3 x 20 seconds “Planks”

Friday:
3 x 10 squats
3 x 10 Elevated pushups (done at my kitchen counter)
3 x 10 Doorway bodyweight rows
3 x 30 secs farmers walk. I used 15lb dumbbells in each hand

Sunday:
Went for a bit of a walk. Over 5k steps on fitbit

This may seem small right now, but it is a big step int he right direction for me. I completed the “Boss Battle with General Doms” on the NerdFitness Academy today. So I am moving up to level 2 workouts now.

Sleep
09/18 – 11:36 PM to 7:00 AM. 6 hrs 54 mins. 15 x awake for 30 mins.
09/19 – 11:37 PM to 6:59 AM. 6 hrs 53 mins. 14 x awake for 29 mins.
09/20 – 11:36 PM to 6:59 AM. 6 hrs 46 mins. 14 x awake for 37 mins.
09/21 – 11:35 PM to 6:51 AM. 6 hrs 48 mins. 10 x awake for 28 mins.
09/22 – 11:39 PM to 7:26 AM. 6 hrs 59 mins. 14 x awake for 48 mins.
09/23 – 11:58 PM to 8:52 AM. 8 hrs. 19 x awake for 54 mins.
09/24 – 11:29 PM to 6:45 AM. 6 hrs 25 mins. 14 x awake for 51 mins

Each night, I did get in my reading before heading to bed. Only the one night I decided to finish the chapter out. So I lose points. Last night was a really rough sleep, or lack of sleep. A couple of warmer nights had me moving around a bit too much too. Overall though, I feel like my sleep has improved.

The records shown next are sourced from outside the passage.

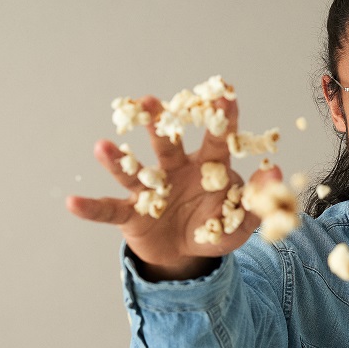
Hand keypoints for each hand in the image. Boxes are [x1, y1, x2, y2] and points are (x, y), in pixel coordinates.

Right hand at [66, 95, 274, 280]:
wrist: (187, 254)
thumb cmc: (215, 228)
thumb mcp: (243, 223)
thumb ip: (260, 201)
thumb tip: (277, 174)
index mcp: (208, 168)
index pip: (216, 139)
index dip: (222, 118)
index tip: (225, 93)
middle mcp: (175, 170)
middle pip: (167, 144)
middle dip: (158, 123)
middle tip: (149, 101)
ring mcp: (150, 190)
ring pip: (133, 170)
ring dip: (117, 159)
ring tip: (101, 146)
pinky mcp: (131, 213)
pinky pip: (108, 209)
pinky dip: (90, 208)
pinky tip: (71, 202)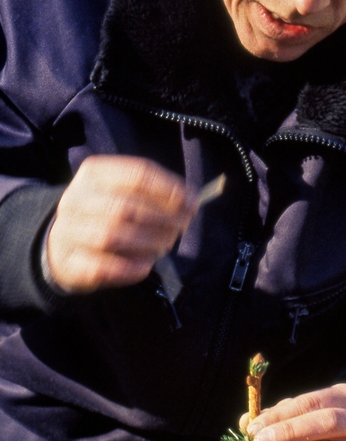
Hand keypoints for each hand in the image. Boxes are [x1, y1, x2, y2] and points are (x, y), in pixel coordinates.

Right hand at [46, 155, 194, 292]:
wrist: (59, 243)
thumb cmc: (102, 213)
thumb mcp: (122, 192)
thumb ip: (154, 194)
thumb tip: (190, 202)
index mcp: (93, 173)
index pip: (136, 174)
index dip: (169, 189)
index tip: (191, 202)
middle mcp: (75, 199)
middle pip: (125, 206)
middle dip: (162, 218)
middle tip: (181, 226)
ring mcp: (68, 231)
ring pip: (111, 235)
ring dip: (148, 242)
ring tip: (166, 245)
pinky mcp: (68, 263)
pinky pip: (102, 267)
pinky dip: (130, 267)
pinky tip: (146, 266)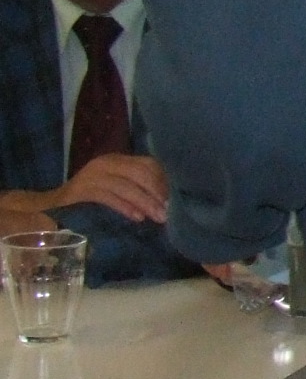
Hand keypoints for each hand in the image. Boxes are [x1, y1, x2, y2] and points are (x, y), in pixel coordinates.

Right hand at [9, 153, 169, 225]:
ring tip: (159, 217)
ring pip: (126, 186)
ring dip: (145, 202)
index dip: (164, 180)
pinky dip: (125, 207)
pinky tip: (137, 218)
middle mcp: (106, 163)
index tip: (178, 197)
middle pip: (140, 173)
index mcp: (118, 160)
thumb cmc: (93, 199)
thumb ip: (139, 188)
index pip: (148, 164)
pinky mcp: (82, 190)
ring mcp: (93, 175)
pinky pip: (108, 197)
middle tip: (171, 210)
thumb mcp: (118, 188)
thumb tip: (170, 201)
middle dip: (158, 192)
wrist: (53, 205)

I am toying around with the idea to move my sleep up 30 minutes. It is mostly in my head that feel like I shouldn’t go to bed that early. My body just might appreciate that extra time for sleep though.

This Week

More of the same this week. My exercise will increase in difficulty. I want to try getting out for more walking. I may need to get some fat bombs made to help keep my numbers were I want them.